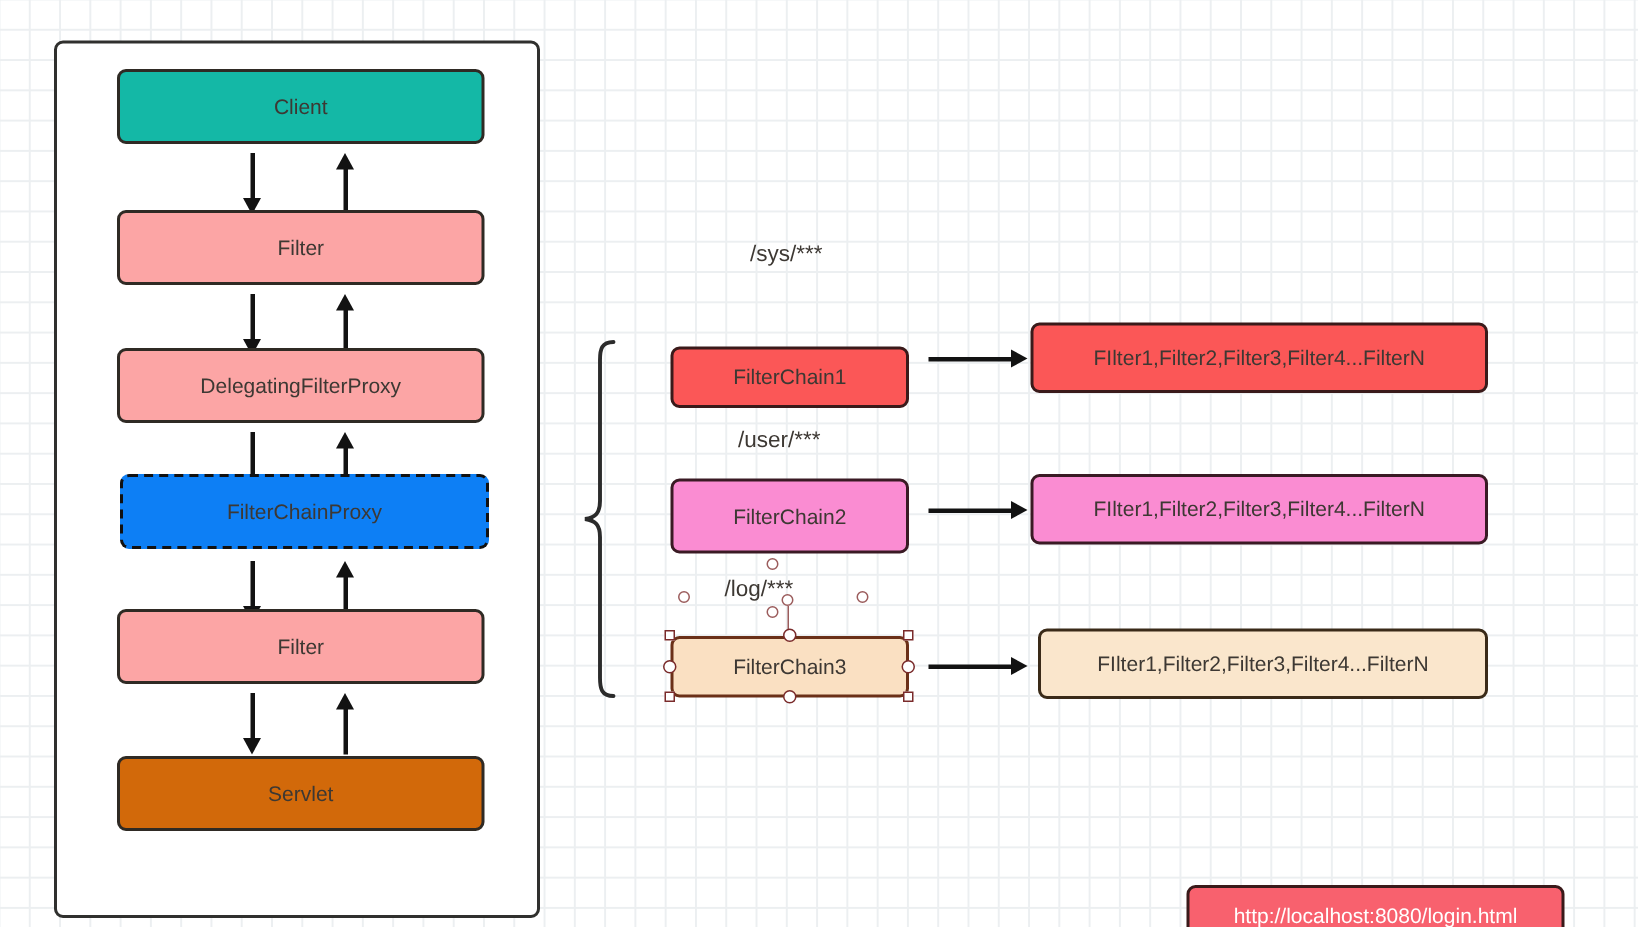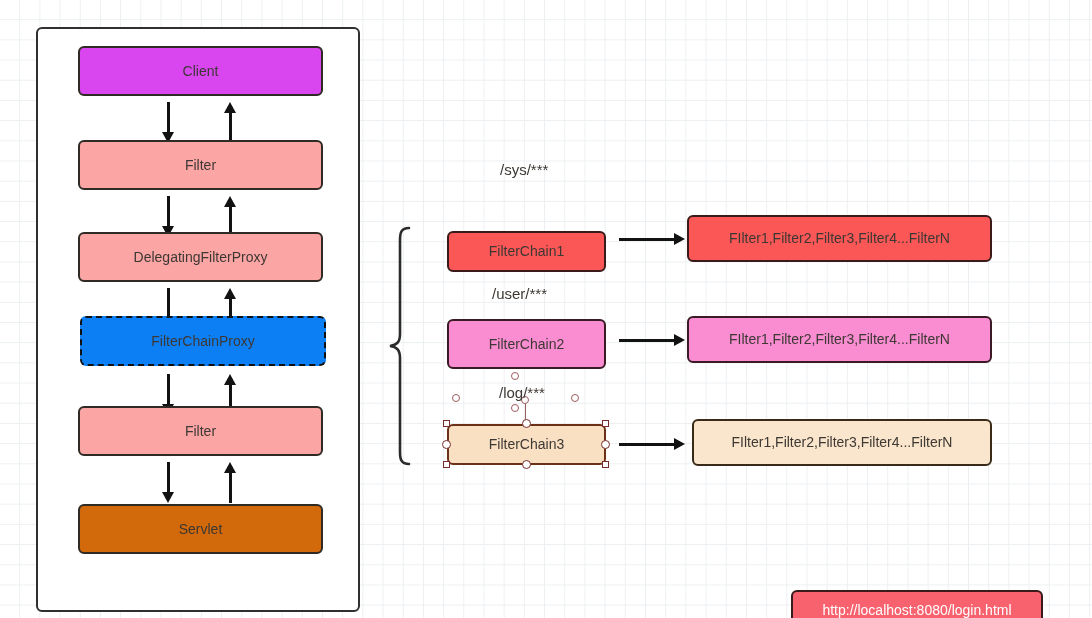"Client" .c-client { background: #d946ef -> #14b8a6 }
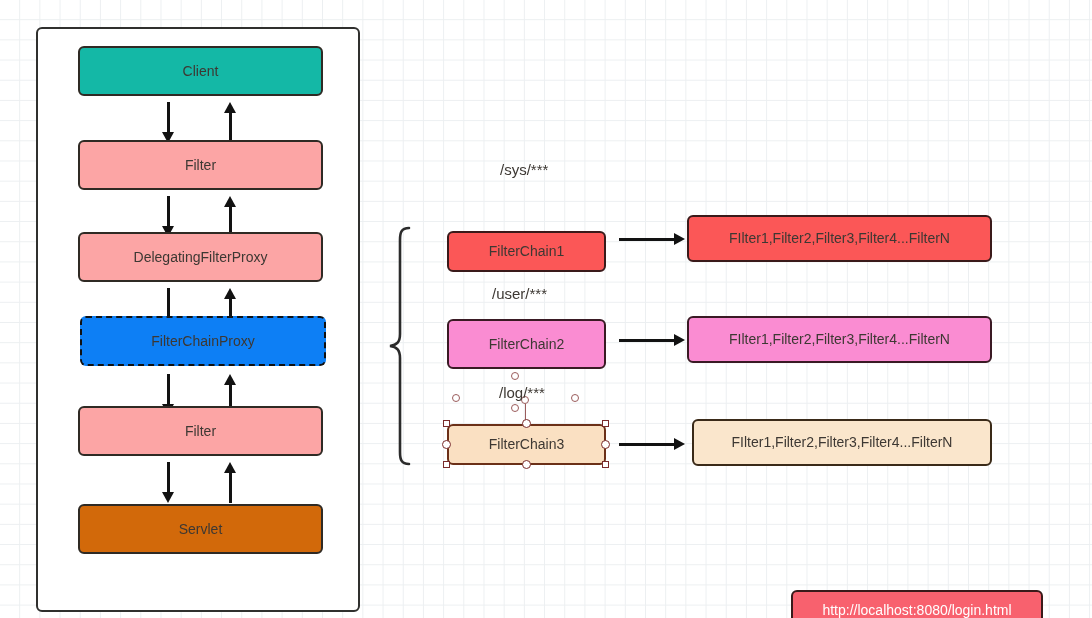"/log/***" div.path-label { margin-left: 16px -> none }
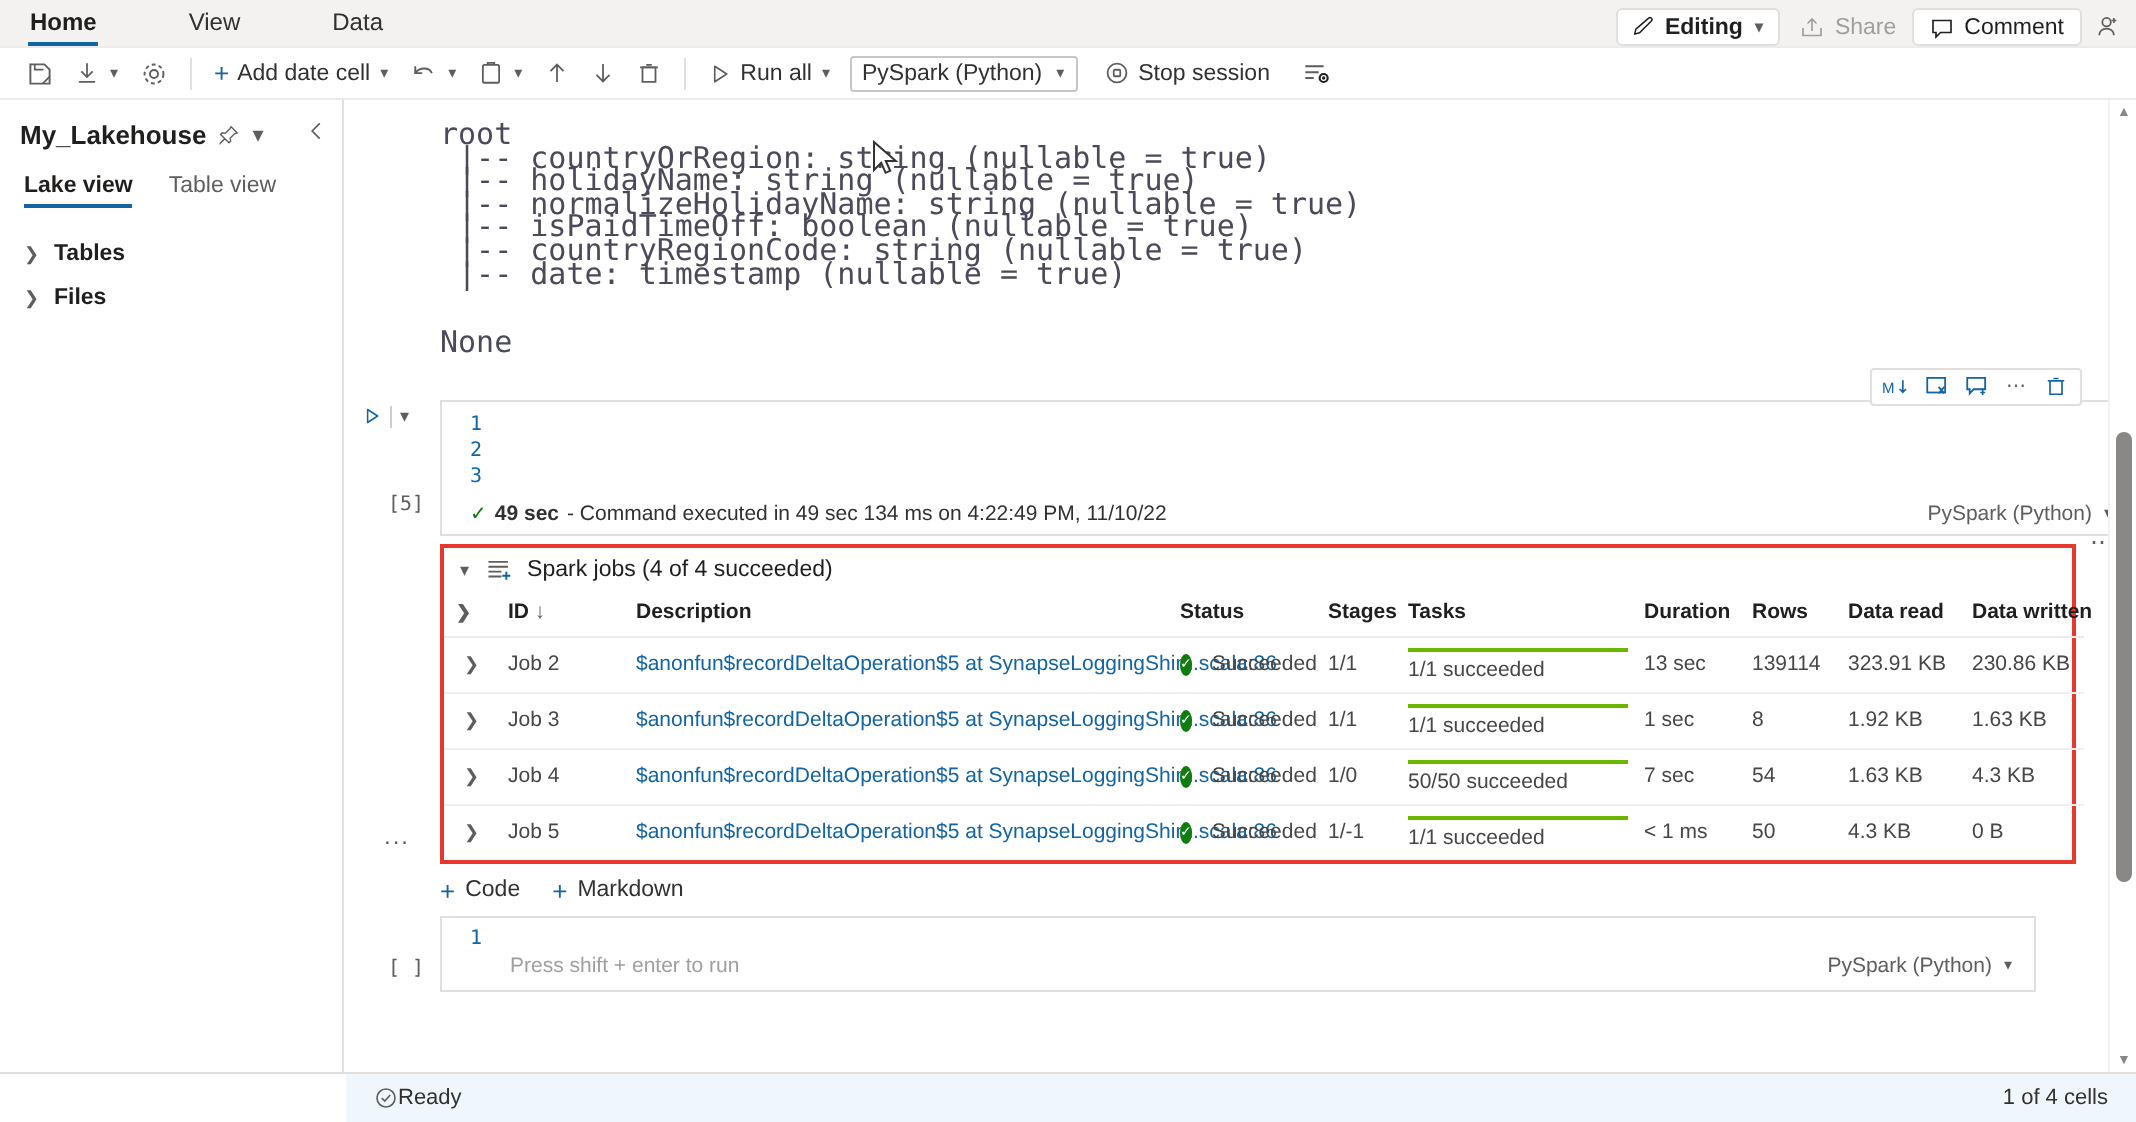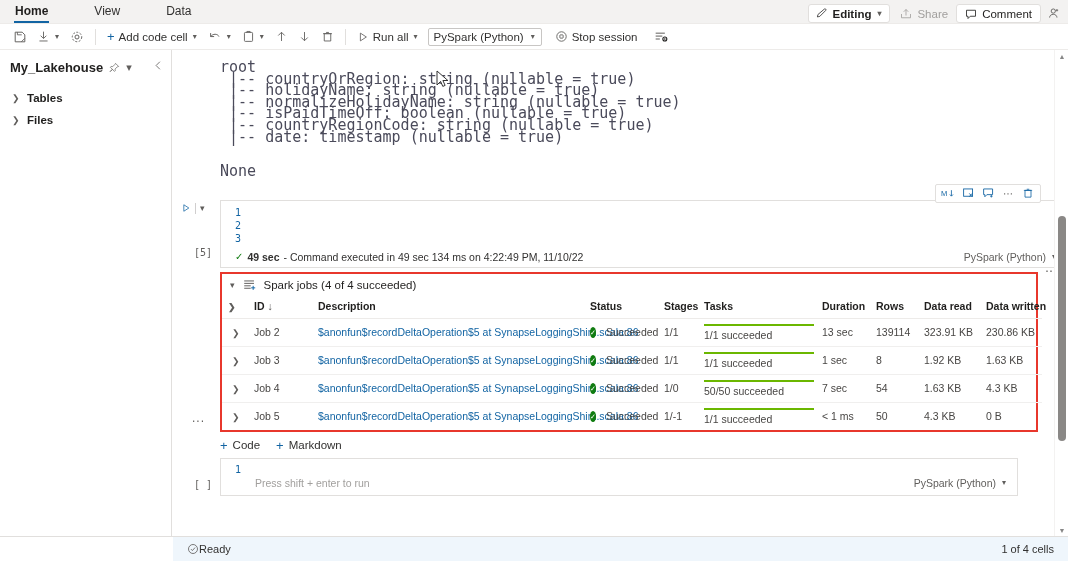"Add code cell" span { text: code -> date }
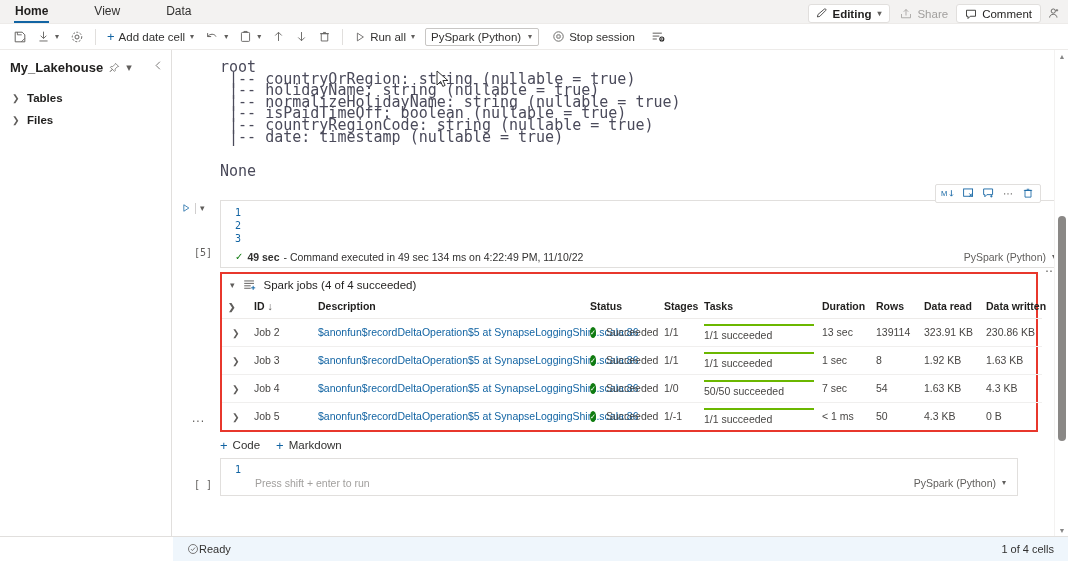"Lake view" div.lh-tabs { html: none -> <div> <div>Lake view</div> <div>Table view</div> </div> }
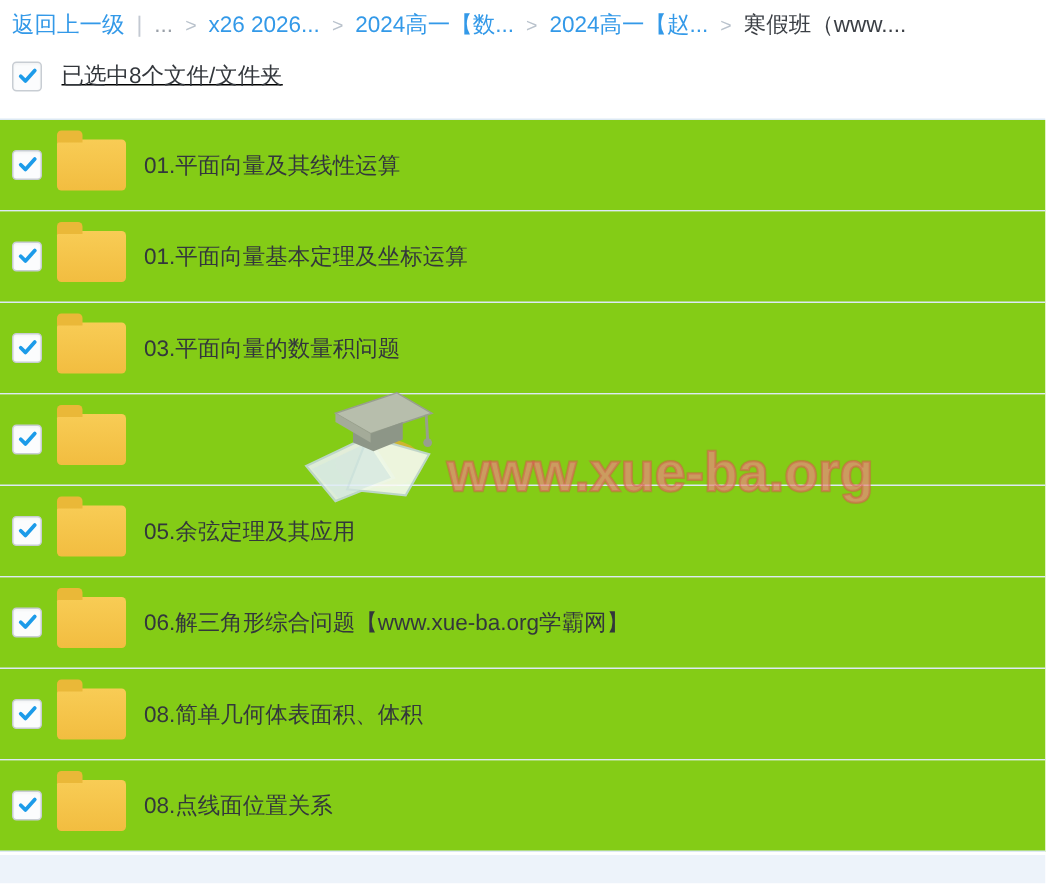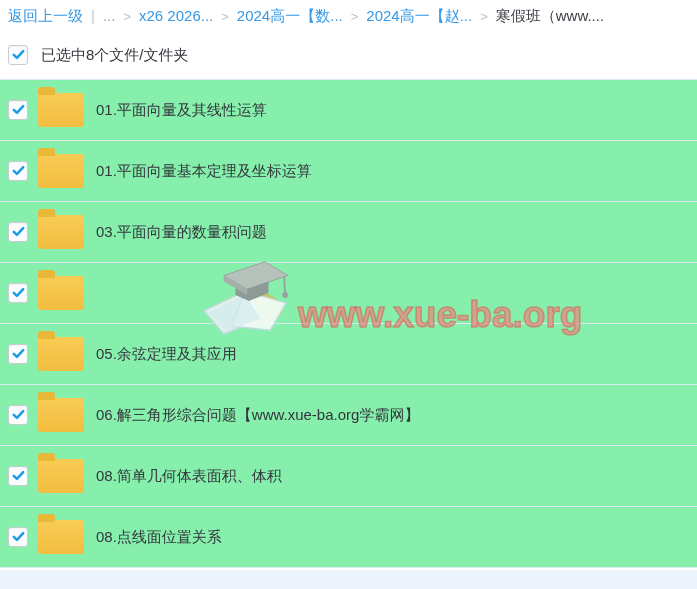"已选中8个文件/文件夹" .selection-row { align-items: center -> none; text-decoration: none -> underline }
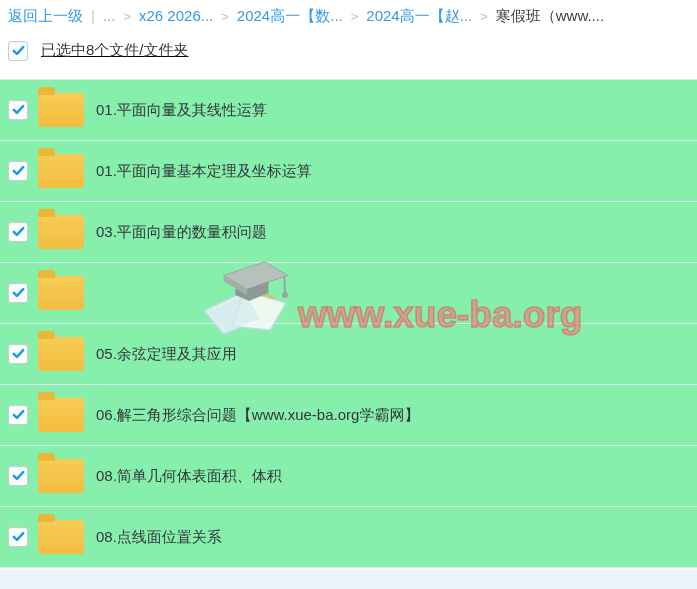"01.平面向量及其线性运算" .row { background: #86efac -> #84cc16 }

**Assigned task**
Retype exactly, and only, the lines from the one containing "align-items: center ->" through the end of the records above. Pictures stay out of the copy.

**Solution below**
"已选中8个文件/文件夹" .selection-row { align-items: center -> none; text-decoration: none -> underline }
"01.平面向量及其线性运算" .row { background: #86efac -> #84cc16 }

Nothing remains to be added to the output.